All My Old Schools Have Been Rebuilt

I’m a sucker for nostalgia. I’ll get wistful about a sandwich I had two hours ago. Sometimes, when I’m feeling particularly lost, or frustrated, or troubled, I’ll mentally walk the corridors of my past. Revisiting the places that now feel safe and cosy because I’m no longer having to live in them every day. I recall Adrian Plass writing about wanting to go downstairs and play Scrabble in the middle of the night, to do something cosy because he was feeling scared of death. It’s a bit like that with me and those old corridors of life.

But it struck me early this morning, as I was hanging around somewhere in the sea between the islands of waking and sleeping, that I can no longer revisit my old schools. They’ve all changed. Most of them rehashed or rebuilt. One of them was a Well Woman Centre the last time I looked.
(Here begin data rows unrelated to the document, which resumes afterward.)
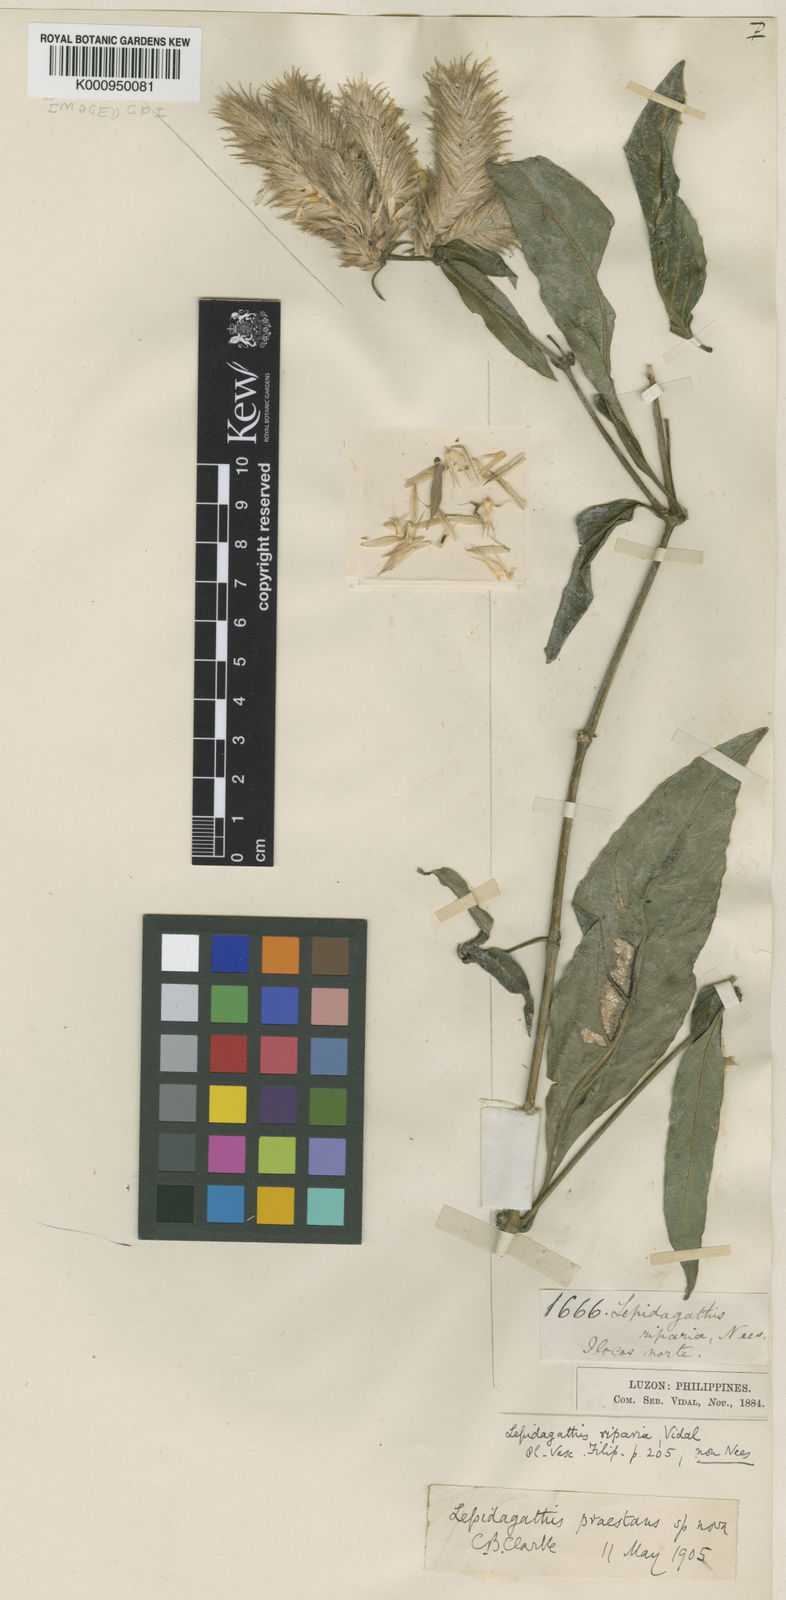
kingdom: Plantae
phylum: Tracheophyta
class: Magnoliopsida
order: Lamiales
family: Acanthaceae
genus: Lepidagathis
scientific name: Lepidagathis
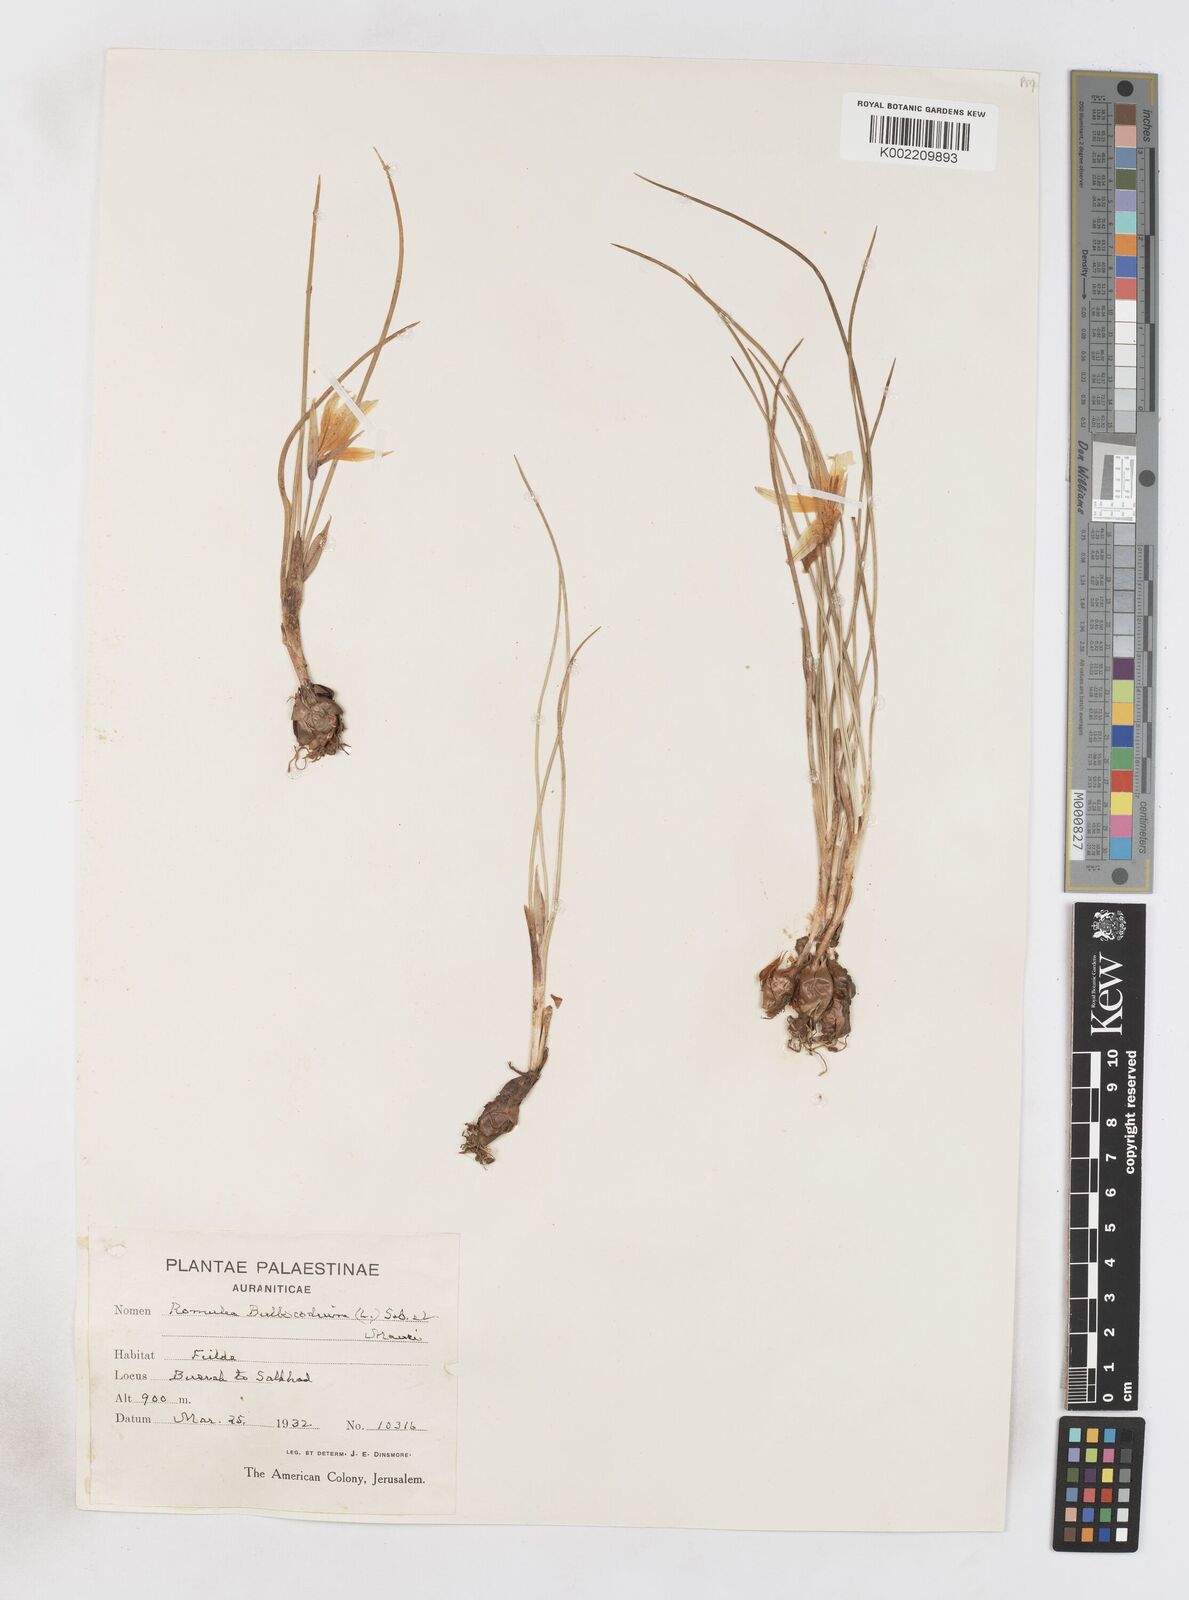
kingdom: Plantae
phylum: Tracheophyta
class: Liliopsida
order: Asparagales
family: Iridaceae
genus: Romulea
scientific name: Romulea bulbocodium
The place I most enjoyed attending was a grammar school in Cornwall. I spent my first two years of secondary school life there. What they now incomprehensibly (to me anyway) call years 7 and 8. By the time we hit year 9 (my third year) the place had ‘gone comprehensive’ and we all crossed the football field to a school twice the size, with less than half the appeal. (To me anyway.)

The junior school I attended before that and the comprehensive I went to afterwards have both been rebuilt. I can’t go back. I can’t walk those ancient corridors and reminisce. C.S. Lewis, in his book Out of The Silent Planet, made the comment that remembering is the last chapter. I really like that. Because often, at the time, it’s hard to appreciate the good things about an experience. You’re too tired, or anxious, or busy, or distracted. It’s only later, when you’re no longer living the experience, that you can look back and value the things that were good and helpful about it. Someone else once described life as being like driving. The rear view mirror is vitally important, and you need to keep checking it to stay on course, but you’d soon crash if you didn’t stay focussed on the road ahead.

It’s not easy to appreciate the now. I put it down to the law of diminishing returns. The LODR (not to be confused with LOTR – that’s a hefty epic with big wizards and little people) states that your first cup of tea will be perfect, your second less so and by the third you’re wondering why you boiled the kettle. That sort of thing anyway. The more you have of something the less you can appreciate it. I guess life can be like that, so we need to look back on earlier times to value it, because we’ve become very used to some of the precious things that happen. Jesus encouraged us to focus mostly on the now. Tomorrow’s got plenty of troubles of its own, he said, most of them uncontrollable from where we stand today. And if we keep looking back too much it makes it hard to follow him, so he told one would-be disciple.

There is probably something deeply symbolic about the fact that I can no longer revisit my old schools as they once were. It has been said that the only constant in life is change. I guess I will inevitably continue to roam those corridors in my mind, I’m too nostalgic not to, and my memory has been kind to them. They are now warm, safe, cosy places, bereft of bullies, peer pressure, acne and homework. But the present moves on. And as difficult as it sometimes is, I guess must do my best to appreciate the now while I’ve got it – now.